Говорят, что все дороги ведут в Рим, но эта дорога, по которой проследовал цирк Шеллитто, шла совсем в другую сторону, она была выбрана мудрым директором в ночь перед отъездом из Витебска после прочтения свежего номера «Губернских вестей». Его дорога, наоборот, вела в мир, ибо только там, где покой, относительное довольство и расположенная к веселью публика, он мог раскинуть свой пыльный шатер и набашлять немного денег.
На Вильно путь закрыт, еще в первые числа сентября германцы заняли почти всю Виленскую губернию. В Ковель, Луцк и Пинск тоже ехать нельзя, русские войска покинули эти города, спешно отойдя на восток.

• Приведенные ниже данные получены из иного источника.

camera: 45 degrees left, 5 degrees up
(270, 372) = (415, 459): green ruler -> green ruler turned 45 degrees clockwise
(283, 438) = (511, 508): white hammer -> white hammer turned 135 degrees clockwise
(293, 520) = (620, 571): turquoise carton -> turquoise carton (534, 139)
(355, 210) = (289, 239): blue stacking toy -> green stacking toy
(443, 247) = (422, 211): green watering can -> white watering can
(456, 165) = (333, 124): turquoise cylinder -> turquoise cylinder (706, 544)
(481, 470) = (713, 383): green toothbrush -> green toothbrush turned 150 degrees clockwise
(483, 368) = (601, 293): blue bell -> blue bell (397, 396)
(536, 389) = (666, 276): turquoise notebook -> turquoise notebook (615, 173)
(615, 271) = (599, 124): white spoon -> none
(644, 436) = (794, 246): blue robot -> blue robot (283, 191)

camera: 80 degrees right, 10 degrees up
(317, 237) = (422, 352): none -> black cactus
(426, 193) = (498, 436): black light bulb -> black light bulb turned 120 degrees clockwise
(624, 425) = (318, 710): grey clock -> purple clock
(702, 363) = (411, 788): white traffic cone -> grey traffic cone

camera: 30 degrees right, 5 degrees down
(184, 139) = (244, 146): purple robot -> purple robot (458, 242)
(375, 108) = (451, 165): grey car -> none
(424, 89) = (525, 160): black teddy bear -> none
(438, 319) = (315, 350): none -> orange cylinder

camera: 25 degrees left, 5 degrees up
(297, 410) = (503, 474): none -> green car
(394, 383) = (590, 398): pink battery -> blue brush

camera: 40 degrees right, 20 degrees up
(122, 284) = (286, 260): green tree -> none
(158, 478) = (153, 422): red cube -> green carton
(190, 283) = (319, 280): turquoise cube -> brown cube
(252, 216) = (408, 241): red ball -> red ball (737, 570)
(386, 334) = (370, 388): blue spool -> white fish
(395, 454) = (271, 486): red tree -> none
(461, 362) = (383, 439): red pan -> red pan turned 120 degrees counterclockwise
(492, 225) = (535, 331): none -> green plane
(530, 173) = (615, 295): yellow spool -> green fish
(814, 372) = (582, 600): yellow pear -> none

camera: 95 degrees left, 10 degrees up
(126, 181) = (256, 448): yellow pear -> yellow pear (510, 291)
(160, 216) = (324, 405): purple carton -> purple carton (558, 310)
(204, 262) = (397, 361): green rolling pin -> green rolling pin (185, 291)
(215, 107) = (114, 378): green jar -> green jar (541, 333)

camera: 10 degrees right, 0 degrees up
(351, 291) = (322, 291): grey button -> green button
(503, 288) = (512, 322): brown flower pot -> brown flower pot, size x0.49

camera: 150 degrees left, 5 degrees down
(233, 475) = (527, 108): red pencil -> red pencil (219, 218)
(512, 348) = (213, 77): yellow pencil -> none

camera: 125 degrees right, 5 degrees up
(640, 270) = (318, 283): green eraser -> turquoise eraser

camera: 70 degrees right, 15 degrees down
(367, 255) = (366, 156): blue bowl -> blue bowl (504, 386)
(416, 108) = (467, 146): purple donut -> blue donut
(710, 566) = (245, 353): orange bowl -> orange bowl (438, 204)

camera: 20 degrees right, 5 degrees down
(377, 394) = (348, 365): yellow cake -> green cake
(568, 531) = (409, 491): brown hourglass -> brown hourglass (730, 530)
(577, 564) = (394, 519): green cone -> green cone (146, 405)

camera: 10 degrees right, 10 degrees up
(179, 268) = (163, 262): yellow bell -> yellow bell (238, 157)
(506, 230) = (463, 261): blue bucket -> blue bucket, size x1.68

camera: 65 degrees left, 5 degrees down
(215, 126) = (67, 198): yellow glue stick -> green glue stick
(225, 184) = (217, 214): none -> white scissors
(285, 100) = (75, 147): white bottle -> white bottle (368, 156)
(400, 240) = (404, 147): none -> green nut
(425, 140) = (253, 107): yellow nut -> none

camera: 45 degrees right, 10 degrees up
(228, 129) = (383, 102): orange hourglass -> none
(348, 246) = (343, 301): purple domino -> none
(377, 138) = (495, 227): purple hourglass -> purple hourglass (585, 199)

Что там творилось, трудно было представить даже силачу Грому, хотя он многое повидал на своем борцовском веку.
– Польше кирдык, – произнес он сквозь огромные седые усища, – а ведь когда-то мы хорошо работали в Варшаве, собирали полный шатер, богато жили…
«Человек-зверь» Иван Иванович оказался чрезвычайно общительным, Ботику повезло, они ехали в одной повозке. Гром потчевал Ботика ржаным хлебом и салом домашнего засола, а также эпическими преданиями об отгрызенной голове укротителя, доверчиво сунутой в пасть молодому неопытному льву, или о живой двухметровой русалке с грудями, что плавала в аквариуме на раусе, пока зазывали публику на представление, а то и еще что-нибудь похлеще.